Why threads starve even on preemptive multitasking OS (Windows 7)
Asked Answered
T

4

12

I wrote a Win32 application (in Delphi-7 which is 32-bit using TThread class) to create 100 threads. Each thread when resumed will continuously (in a loop) increment a 64 bit counter associated with the thread object (so no locking or sharing of data).

If you let the system run for 10 to 15 seconds and stop after that, you should see roughly the same counts in each of the threads. But what I observed was that 81 threads ran under 400 million loops and the remaining ones looped more than 950 million times. Slowest thread got only 230 million compared to the fastest 2111 million.

According to MSDN, the preemptive multitasking is at the thread-level (not process level), so each of my thread should have gotten its time-slice in a round-robin fashion. What am I missing here and why is this discrepancy?

Edit1: Machine configuration: Intel i7 Quad Core 3.4GHz with hyper-threading turned on (8 active threads at a time). Running Windows-7 64 bit professional (and the test application is 32 bit)

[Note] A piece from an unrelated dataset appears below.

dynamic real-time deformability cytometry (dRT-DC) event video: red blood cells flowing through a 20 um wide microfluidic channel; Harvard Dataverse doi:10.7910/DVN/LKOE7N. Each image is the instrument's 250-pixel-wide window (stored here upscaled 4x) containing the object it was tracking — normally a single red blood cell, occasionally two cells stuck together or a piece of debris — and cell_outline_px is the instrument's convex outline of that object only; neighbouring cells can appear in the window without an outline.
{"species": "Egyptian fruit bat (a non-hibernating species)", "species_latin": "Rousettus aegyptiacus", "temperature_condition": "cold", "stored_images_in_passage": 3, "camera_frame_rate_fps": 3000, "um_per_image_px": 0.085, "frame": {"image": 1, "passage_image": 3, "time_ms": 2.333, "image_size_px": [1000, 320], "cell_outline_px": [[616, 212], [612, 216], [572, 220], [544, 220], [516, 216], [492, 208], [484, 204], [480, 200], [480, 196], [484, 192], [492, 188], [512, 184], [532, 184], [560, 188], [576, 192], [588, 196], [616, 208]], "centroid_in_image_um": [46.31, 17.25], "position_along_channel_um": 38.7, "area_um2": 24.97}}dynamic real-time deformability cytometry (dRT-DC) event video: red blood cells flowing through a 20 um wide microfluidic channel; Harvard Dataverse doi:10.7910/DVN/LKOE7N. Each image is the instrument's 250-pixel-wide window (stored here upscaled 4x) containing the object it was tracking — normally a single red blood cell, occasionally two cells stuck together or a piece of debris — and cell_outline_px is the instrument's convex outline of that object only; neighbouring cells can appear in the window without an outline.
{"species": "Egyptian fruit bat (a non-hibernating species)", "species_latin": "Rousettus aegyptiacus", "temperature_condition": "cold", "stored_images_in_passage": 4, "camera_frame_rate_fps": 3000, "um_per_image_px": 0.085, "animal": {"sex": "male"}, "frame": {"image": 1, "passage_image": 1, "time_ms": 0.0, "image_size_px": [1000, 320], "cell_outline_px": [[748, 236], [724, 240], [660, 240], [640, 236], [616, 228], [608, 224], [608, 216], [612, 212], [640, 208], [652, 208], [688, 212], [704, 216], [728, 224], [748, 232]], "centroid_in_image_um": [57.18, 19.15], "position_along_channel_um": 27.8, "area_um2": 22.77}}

Edit2 (thread code): The test application is built with optimization turned on and without any debug info. Run the test application outside of IDE.

type

  TMyThread = class(TThread)
  protected
    FCount: Int64;
  public
    constructor Create;
    procedure Execute; override;
    property Count: Int64 read FCount;
  end;


{ TMyThread }

constructor TMyThread.Create;
begin
  inherited Create(True);
  FCount := 0;
end;  

procedure TMyThread.Execute;
begin
  inherited;
  while not Terminated do
  begin
    Inc(FCount);
  end;
end;
Trihydric answered 13/8, 2012 at 21:47 Comment(9)
You did not said how your counters are placed in memory; i guess if the counters form a solid array that may cause thread interdependence when they increment counters.Heron
Could you post your TThread derived class dec. + 'Execute' method? I would like to give it a go. If you haven't tried it already, what happens if you run the app outside the IDE? Also, What OS?Viscountess
OK - W7 - it says so in the question title. 64-bit or 32?Viscountess
@Serg - you're probably right, some nasty false-sharing with sets of threads overrunning cache-line boundaries :(Viscountess
I'd be shocked if the threaded increment-counters somehow all magically agreed within 10% on a consistent basis. Chaos is the nature of combining threading, with CPU micro-architecture features like caching, branch prediction, virtual memory and swapping, and a dynamic CPU load of both IO-bound and CPU-bound threads. This ain't no 8 bit cache-less 1mhz micro CPU from 1980.Cuirbouilli
Looked at the code - yep, that's about as simple as you can get :) Not sure what TThread.Execute does, (ie 'inherited' call), but presumably it's an empty method. Should be abstract, really.Viscountess
@Martin James: TThread.Execute calls BeginThread with CREATE_SUSPENDED. In my test program I "resume" suspended threads in a loop -- to have the start times as close as possible.Trihydric
@Trihydric - strange. Every time I raise a new thread class, code-completion puts in that 'inherited' call and I keep deleting it. I have never called the inherited Execute! I wonder what's going on?Viscountess
@Martin James: You are right - inherited Execute; is completely meaningless as it is an abstract method. I checked my project code and I don't call it either. I did not give enough attention to the sample code, I guess:-) Removing that did't change the behavior of the sample code in any way. I just ran my sample program with 30 threads after removing the inherited execute and am still getting order of magnitude difference between slowest and fastest thread. I guess there is no answer to this and that is the way windows work.Trihydric
U
11

Round-robin scheduling is an obvious strategy for a kernel. That's however not the way that the Windows scheduler works. It used to, back in the Windows 9x days, a scheduler which was very capable of giving various VMs equal time. But not in the NT branch, started by Dave Cutler's group, scheduling is purely based on priority.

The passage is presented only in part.